The Middle Fork of the John Day River (MFJDR), Oregon, has been the focus of both active and passive restoration efforts since the late 1990s following the establishment of private conservation areas and reforms in U.S. Forest Service cattle grazing management. In the mid-1990s, a multidisciplinary, multi-institutional effort (Oregon State U. & U. Oregon) gathered data on geomorphology, vegetation, and aquatic fauna throughout the MFJDR prior to these management changes. In 2018-2019, a renewed collaborative effort (UO, OSU, Confederated Tribes of the Warm Springs) resurveyed these data across the watershed in order to assess long term changes relative to differing restoration strategies. Management classes included a) adaptive grazing (private ranches), b) partial passive restoration (U.S. Forest Service, reduced grazing), c) full passive restoration (conservation areas with grazing removed) and d) passive + active restoration. Survey remeasurements were paired with analysis of historic air photo sequences. Here we present results focused on changes in greenline vegetation and channel planform.

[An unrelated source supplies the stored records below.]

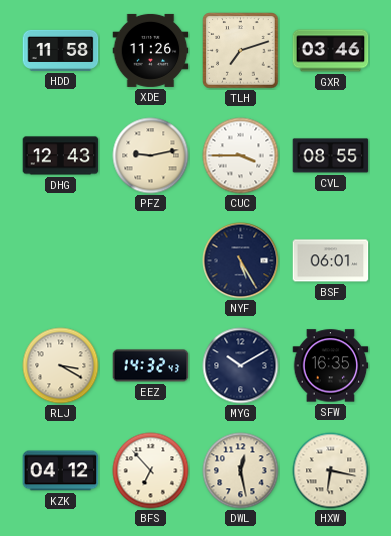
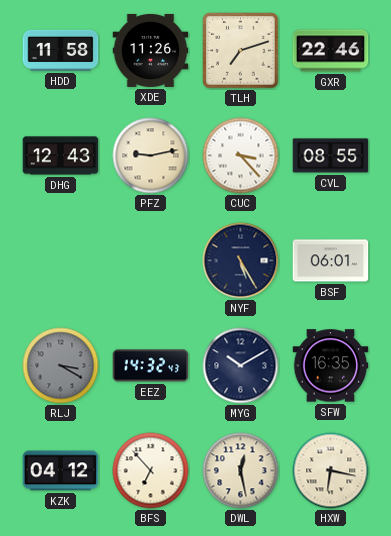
GXR: 03:46 -> 22:46
CUC: 3:45 -> 3:23
RLJ dial: cream -> grey
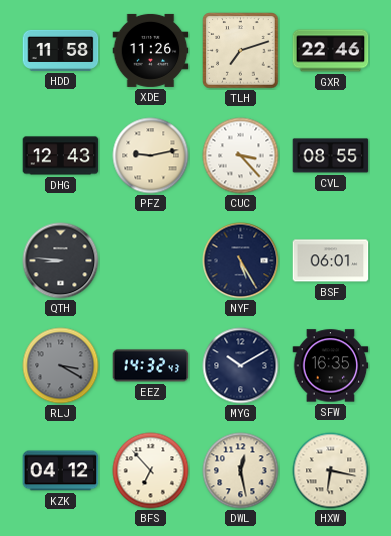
QTH: none -> 8:46
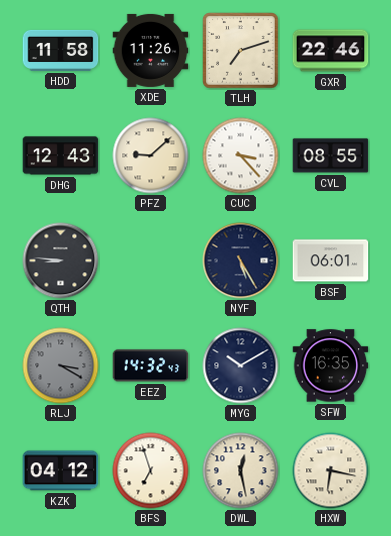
PFZ: 9:13 -> 9:08
BFS: 6:53 -> 6:57
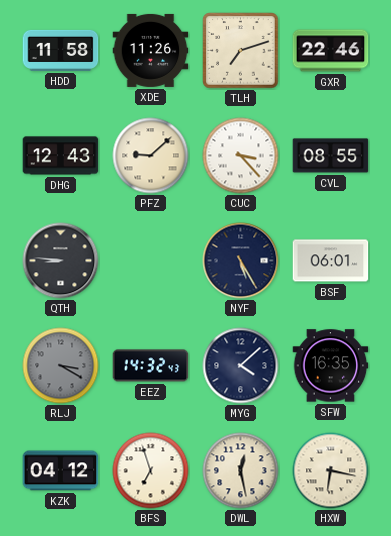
MYG: 10:10 -> 4:08
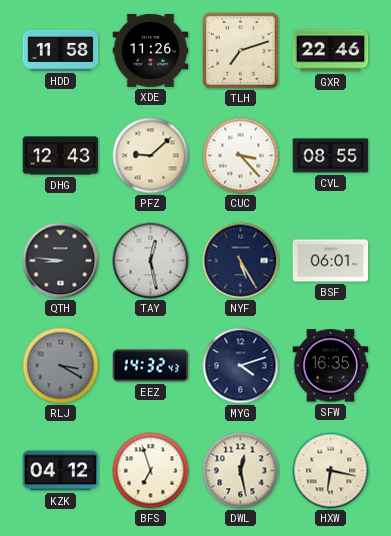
TAY: none -> 12:28
MYG: 4:08 -> 4:12
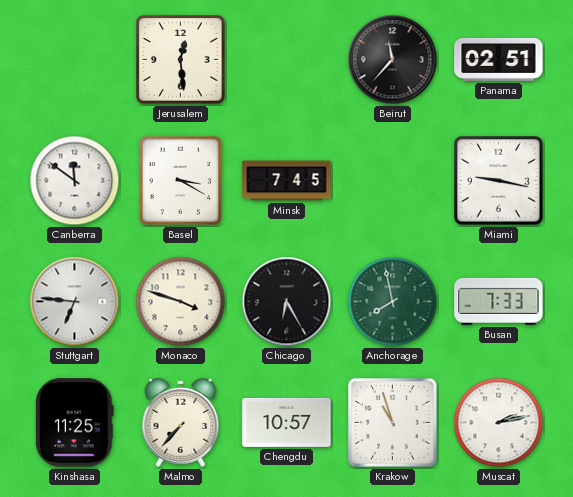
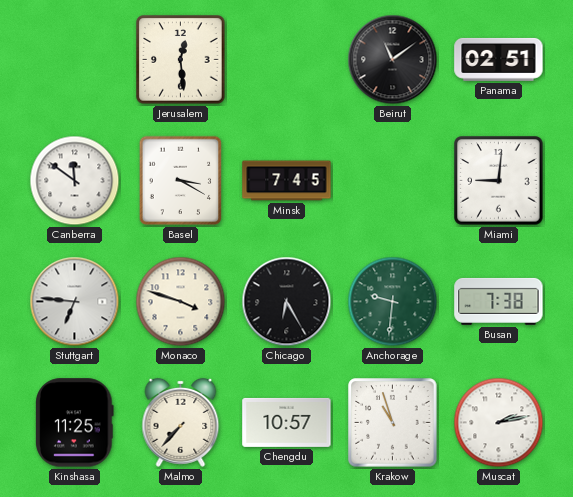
Beirut: 11:37 -> 11:09
Miami: 9:17 -> 9:01
Anchorage: 7:58 -> 9:31
Busan: 7:33 -> 7:38
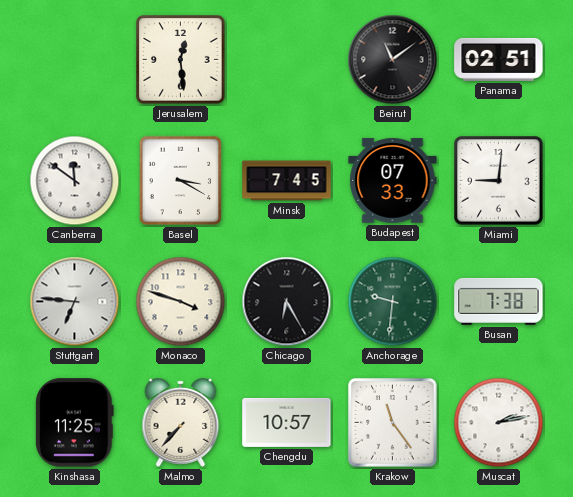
Budapest: none -> 07:33
Krakow: 10:57 -> 11:24
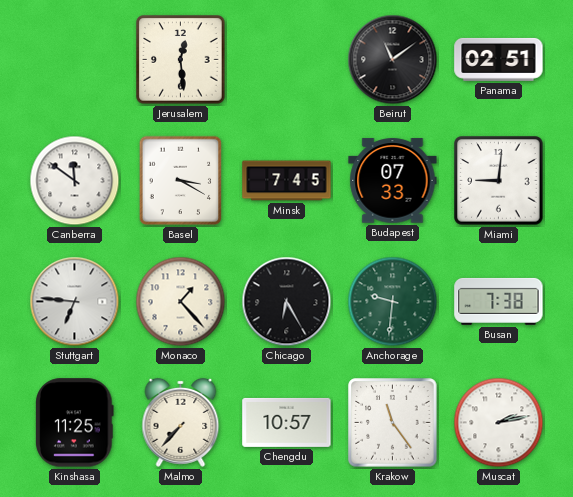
Monaco: 3:48 -> 1:23
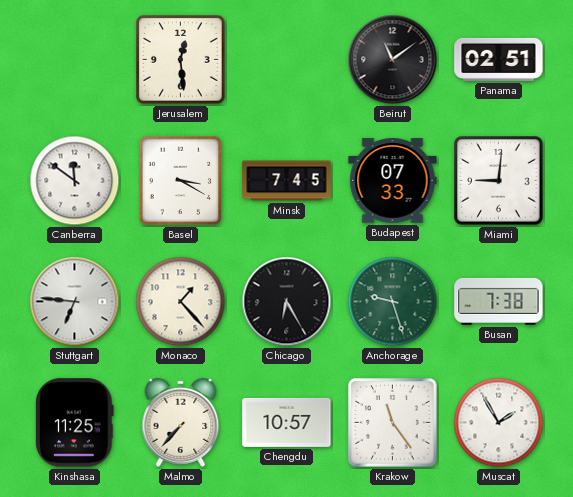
Anchorage: 9:31 -> 9:27
Muscat: 2:13 -> 1:55
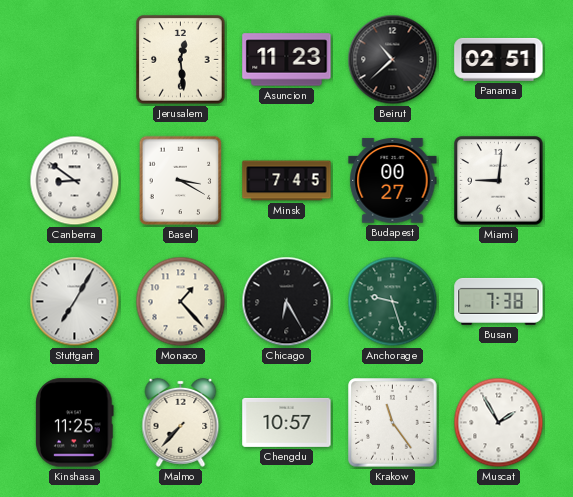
Asuncion: none -> 11:23
Beirut: 11:09 -> 10:38
Canberra: 11:51 -> 8:51
Budapest: 07:33 -> 00:27
Stuttgart: 6:46 -> 7:05
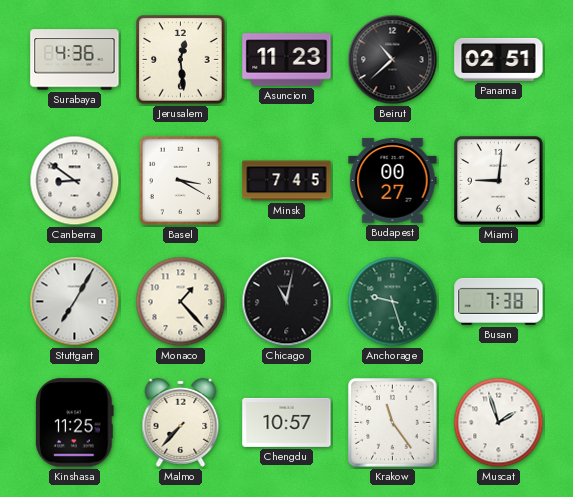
Surabaya: none -> 4:36
Chicago: 6:25 -> 11:02
Muscat: 1:55 -> 1:57
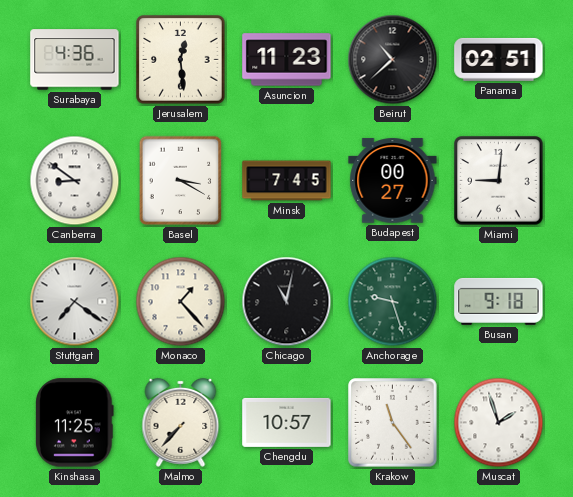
Stuttgart: 7:05 -> 7:21
Busan: 7:38 -> 9:18
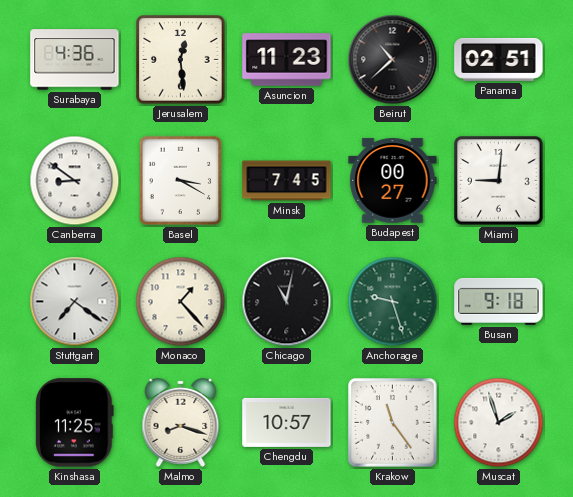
Malmo: 7:37 -> 8:18
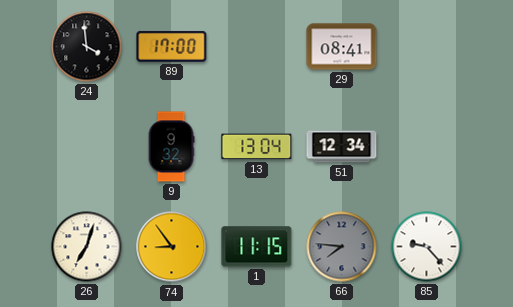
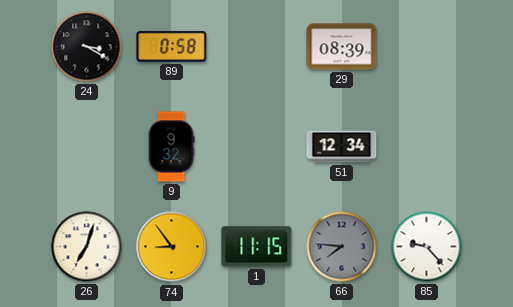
24: 3:59 -> 3:20
89: 17:00 -> 0:58
29: 08:41 -> 08:39
13: 13:04 -> none
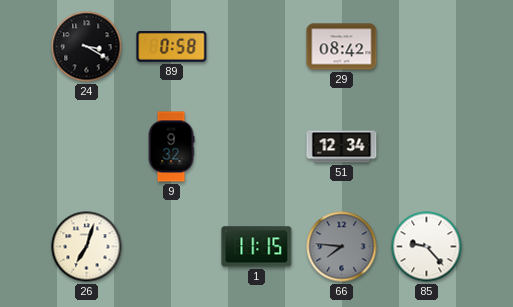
29: 08:39 -> 08:42
74: 8:54 -> none
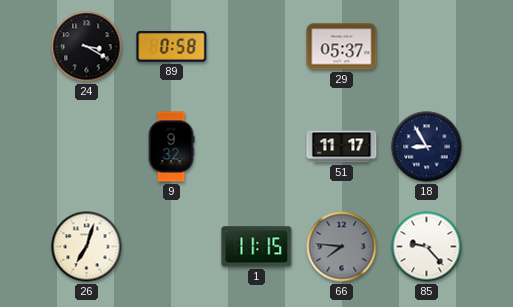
29: 08:42 -> 05:37
51: 12:34 -> 11:17
18: none -> 8:55
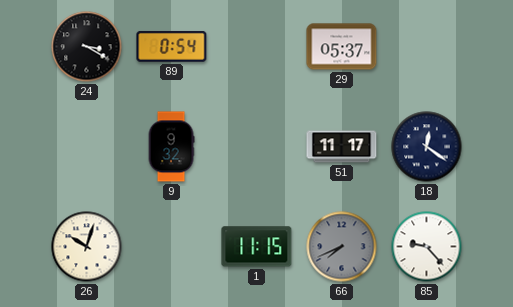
89: 0:58 -> 0:54
18: 8:55 -> 12:21
26: 7:03 -> 10:03
66: 7:46 -> 7:41
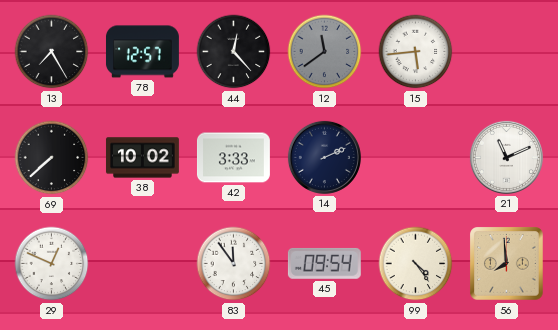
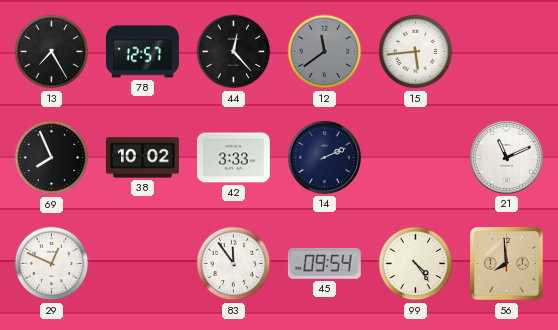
69: 7:38 -> 7:56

Greenline surveys showed a dramatic shift in species composition towards perennial, deep-rooted, hydric sedge communities and away from mesic, grass-dominated communities. In particular, the native riparian sedge, Carex nudata, became the most common species. C. nudata’s dense root system allows it to colonize the edge of formerly bare channel bed and bars, facilitating the expansion of other previously absent riparian species behind it. Aerial imagery analysis showed narrower greenline-to-greenline channel widths and increases in channel complexity metrics, changes consistent with restoration goals. The direction of these changes was similar across management classes but were smallest for the adaptive grazing class and greatest for the full passive restoration and passive + active restoration classes with no difference among these two classes.
This study suggests two key messages. 1) While most monitoring efforts have focused on the effectiveness of active restoration projects, the role of passive restoration should be explicitly identified and monitored. In the case presented here, passive restoration was the critical driver of system-wide changes in vegetation as well as geomorphic responses linked to those changes. How particular suites of vegetation could respond to passive restoration should be incorporated within an overall restoration strategy. 2) Whole watershed strategies should not discount the potential contributions of private landowners, and it is critical to include them in the conversations around restoration. While private ranchers in the MFJDR did not have the same stated restoration goals as the conservation areas or public lands, similar changes (of smaller magnitude) were apparent, suggesting that practices may have been evolving in the context of watershed-wide conversations, collaboration, incentives and examples of restoration.